Dans moins de trois semaines, les Américains se rendront aux urnes pour choisir qui succèdera à Joe Biden à la Maison-Blanche. Une élection qui apparaît aujourd’hui incroyablement serrée et qui pourrait se jouer à quelques milliers de voix, dans un nombre réduit d’États. On comprend, dès lors, l’importance jouée par les réseaux sociaux dans ce scrutin, huit ans après l’affaire Cambridge Analytica, qui avait vu les données de 87 millions d’Américains revendues par Facebook et utilisées pour favoriser l’élection de Donald Trump. Aujourd’hui, c’est vers la plateforme X, anciennement Twitter, que se porte avec inquiétude le regard des démocrates.
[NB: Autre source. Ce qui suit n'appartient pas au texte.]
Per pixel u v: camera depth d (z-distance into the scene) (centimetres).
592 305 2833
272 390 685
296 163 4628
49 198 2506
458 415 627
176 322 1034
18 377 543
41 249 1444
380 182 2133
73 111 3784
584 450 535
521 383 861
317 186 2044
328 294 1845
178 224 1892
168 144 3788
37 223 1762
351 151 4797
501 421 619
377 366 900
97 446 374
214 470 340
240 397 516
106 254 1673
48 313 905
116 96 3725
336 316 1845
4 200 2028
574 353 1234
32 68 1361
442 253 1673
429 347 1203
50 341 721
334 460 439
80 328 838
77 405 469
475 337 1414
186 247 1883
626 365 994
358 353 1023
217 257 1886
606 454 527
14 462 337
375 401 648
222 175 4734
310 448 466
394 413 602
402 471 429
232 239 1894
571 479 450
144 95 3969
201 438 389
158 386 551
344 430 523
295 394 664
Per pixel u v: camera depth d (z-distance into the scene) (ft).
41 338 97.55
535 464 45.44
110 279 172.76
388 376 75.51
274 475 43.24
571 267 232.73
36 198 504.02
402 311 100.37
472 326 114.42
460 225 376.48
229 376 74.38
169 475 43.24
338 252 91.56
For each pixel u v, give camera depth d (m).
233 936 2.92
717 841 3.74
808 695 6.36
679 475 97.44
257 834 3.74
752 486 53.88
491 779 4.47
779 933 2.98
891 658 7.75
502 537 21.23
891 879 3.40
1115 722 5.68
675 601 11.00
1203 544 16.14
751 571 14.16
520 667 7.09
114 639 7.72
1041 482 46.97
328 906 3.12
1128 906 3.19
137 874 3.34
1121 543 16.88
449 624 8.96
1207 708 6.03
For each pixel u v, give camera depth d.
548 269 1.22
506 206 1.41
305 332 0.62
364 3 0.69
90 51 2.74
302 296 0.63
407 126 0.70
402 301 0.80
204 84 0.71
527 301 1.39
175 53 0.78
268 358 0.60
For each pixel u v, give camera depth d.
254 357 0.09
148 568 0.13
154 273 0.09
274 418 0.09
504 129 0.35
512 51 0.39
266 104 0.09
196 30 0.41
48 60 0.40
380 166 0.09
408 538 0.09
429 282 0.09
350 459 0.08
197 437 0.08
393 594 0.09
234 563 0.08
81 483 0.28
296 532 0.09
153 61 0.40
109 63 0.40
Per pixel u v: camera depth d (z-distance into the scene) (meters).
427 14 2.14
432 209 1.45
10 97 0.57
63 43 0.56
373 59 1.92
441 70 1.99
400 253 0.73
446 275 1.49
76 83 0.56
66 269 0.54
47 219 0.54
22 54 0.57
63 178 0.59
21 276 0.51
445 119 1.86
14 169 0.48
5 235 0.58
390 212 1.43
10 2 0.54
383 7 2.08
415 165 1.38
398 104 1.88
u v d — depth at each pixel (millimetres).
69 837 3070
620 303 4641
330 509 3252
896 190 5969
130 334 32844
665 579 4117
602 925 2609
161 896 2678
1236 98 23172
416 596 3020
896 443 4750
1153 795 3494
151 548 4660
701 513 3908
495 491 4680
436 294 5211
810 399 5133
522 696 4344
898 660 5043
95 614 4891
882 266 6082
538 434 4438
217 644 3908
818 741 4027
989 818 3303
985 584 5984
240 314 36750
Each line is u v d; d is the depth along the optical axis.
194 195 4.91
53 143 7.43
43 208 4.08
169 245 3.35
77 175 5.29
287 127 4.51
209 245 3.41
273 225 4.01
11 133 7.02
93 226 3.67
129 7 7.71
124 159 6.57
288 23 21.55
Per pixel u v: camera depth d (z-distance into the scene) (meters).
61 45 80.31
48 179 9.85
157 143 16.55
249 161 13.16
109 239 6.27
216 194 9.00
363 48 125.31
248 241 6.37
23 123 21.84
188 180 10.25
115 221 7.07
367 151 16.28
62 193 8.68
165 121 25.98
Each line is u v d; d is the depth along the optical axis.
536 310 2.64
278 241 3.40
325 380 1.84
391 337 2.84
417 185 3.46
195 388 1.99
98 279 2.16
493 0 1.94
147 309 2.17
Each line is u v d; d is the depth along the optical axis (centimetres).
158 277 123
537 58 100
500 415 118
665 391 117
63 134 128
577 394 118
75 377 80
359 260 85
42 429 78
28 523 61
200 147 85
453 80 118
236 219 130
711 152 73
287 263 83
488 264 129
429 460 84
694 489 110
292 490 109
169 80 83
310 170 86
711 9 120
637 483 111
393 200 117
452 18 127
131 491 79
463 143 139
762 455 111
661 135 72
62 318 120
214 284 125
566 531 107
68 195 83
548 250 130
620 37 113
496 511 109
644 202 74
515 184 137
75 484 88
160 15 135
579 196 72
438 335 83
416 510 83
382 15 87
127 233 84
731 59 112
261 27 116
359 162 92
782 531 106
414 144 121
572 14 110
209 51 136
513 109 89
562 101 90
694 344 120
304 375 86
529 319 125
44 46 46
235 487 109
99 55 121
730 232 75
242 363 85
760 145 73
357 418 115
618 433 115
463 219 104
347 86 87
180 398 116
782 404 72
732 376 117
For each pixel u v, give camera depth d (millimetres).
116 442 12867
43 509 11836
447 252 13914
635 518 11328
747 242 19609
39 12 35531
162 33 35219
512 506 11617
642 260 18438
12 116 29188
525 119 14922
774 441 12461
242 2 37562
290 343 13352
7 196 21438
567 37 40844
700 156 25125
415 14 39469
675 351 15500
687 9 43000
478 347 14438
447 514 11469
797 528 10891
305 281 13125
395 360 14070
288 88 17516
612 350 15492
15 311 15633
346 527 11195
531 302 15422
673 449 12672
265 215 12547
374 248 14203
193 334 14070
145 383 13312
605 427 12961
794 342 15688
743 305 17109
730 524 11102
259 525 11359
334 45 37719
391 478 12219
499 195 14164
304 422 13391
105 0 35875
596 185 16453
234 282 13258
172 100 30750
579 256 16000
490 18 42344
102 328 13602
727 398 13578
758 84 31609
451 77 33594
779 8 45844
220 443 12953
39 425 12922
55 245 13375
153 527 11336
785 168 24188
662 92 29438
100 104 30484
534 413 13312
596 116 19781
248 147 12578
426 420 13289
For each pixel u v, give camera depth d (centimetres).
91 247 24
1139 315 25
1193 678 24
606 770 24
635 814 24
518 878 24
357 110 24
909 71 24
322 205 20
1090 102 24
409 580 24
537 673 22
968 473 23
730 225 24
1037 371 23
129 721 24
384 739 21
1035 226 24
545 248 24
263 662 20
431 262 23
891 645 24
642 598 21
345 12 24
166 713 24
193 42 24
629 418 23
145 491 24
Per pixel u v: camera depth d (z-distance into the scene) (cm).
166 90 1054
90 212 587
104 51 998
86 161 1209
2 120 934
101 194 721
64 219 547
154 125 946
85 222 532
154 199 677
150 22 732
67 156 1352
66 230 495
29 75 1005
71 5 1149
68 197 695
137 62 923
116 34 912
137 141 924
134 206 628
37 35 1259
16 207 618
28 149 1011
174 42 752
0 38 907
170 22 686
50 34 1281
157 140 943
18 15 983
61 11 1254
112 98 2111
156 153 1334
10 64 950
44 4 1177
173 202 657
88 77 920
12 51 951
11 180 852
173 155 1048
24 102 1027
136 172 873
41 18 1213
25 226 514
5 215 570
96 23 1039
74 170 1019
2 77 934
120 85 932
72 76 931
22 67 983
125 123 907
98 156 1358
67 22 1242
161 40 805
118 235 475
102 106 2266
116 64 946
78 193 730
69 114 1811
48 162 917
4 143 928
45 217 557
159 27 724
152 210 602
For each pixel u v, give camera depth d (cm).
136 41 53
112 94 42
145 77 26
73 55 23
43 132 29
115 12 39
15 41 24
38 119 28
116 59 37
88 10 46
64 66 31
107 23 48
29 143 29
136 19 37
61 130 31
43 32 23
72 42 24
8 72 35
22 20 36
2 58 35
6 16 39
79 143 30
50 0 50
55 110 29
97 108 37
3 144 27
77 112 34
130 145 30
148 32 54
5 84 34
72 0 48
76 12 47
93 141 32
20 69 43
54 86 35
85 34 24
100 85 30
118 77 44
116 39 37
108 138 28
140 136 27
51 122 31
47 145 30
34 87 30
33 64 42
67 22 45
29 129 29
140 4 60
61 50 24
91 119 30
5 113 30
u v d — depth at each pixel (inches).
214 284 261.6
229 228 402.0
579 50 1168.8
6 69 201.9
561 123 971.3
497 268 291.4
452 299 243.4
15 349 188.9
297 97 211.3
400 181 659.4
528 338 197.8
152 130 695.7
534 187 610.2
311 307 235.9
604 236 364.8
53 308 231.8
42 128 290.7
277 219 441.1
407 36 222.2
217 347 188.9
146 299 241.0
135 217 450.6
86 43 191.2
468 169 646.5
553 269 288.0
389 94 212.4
Depuis l’annonce de son soutien officiel à l’ancien président, au cœur de l’été, Elon Musk n’a pas seulement mis sa fortune personnelle au service du mouvement Maga (Make America Great Again). Il a aussi engagé l’influence de son réseau social, racheté pour 40 milliards d’euros en 2022. Repoussant toute tentative de régulation ou de lutte contre les fake news, au nom de la liberté d’expression, Musk avait d’ores et déjà ordonné la suspension de comptes de journalistes critiques à son égard, diminué l’audience des tweets contenant des liens vers le New York Times, et demandé la réintégration de Donald Trump lui-même sur le réseau. Mais, dans cette dernière ligne droite de la campagne, le patron de Tesla et SpaceX, fort de ses 200 millions d’abonnés, s’est fait le principal porte-parole du camp républicain. Et n’a rien fait pour limiter la diffusion des fariboles sur les immigrés haïtiens qui dévoreraient les chats et les chiens des bons Américains, bien au contraire. « Si Trump ne gagne pas cette élection, ce sera la dernière que nous connaîtrons aux États-Unis », assurait-il encore le 7 octobre, dans un entretien-fleuve avec le journaliste ultraconservateur Tucker Carlson.

Elon Musk réussira-t-il à faire battre Kamala Harris et à ramener Donald Trump à la Maison-Blanche ? Nous le saurons au matin du 6 novembre. Mais l’emprise de l’homme le plus riche du monde sur ce scrutin en dit déjà long sur les défis que les réseaux lancent aujourd’hui au débat démocratique. Bien sûr, ces plateformes sociales ne sont pas les premières machines à influencer inventées par l’homme. Mais l’essor de l’intelligence artificielle aidant, elles montrent chaque jour pourquoi elles s’avèrent les plus puissantes et les plus pernicieuses. Autour de l’essayiste Naomi Klein ou du mathématicien David Chavalarias, ce numéro du 1 hebdo vous propose ainsi de plonger dans les arcanes des algorithmes, pour mieux comprendre comment ceux-ci déforment notre vision du monde, intoxiquent nos discussions et favorisent la polarisation et la désinformation. Loin, très loin de l’idéal originel des réseaux sociaux, censés connecter la planète et entretenir le dialogue entre les citoyens.